Listed records:
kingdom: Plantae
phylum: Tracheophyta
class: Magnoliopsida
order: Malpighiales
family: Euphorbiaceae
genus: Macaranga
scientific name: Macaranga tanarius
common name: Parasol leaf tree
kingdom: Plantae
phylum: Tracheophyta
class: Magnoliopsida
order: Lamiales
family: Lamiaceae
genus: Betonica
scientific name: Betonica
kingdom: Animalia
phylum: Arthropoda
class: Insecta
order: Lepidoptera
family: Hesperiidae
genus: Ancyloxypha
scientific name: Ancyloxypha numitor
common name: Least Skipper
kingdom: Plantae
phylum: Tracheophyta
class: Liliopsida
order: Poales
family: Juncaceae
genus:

Exercise requirements: Rewrite all the lines of the material above, substituting "vernacular name" for every "common name" and leaving everything else unchanged.

Solution to this exercise:
kingdom: Plantae
phylum: Tracheophyta
class: Magnoliopsida
order: Malpighiales
family: Euphorbiaceae
genus: Macaranga
scientific name: Macaranga tanarius
vernacular name: Parasol leaf tree
kingdom: Plantae
phylum: Tracheophyta
class: Magnoliopsida
order: Lamiales
family: Lamiaceae
genus: Betonica
scientific name: Betonica
kingdom: Animalia
phylum: Arthropoda
class: Insecta
order: Lepidoptera
family: Hesperiidae
genus: Ancyloxypha
scientific name: Ancyloxypha numitor
vernacular name: Least Skipper
kingdom: Plantae
phylum: Tracheophyta
class: Liliopsida
order: Poales
family: Juncaceae
genus:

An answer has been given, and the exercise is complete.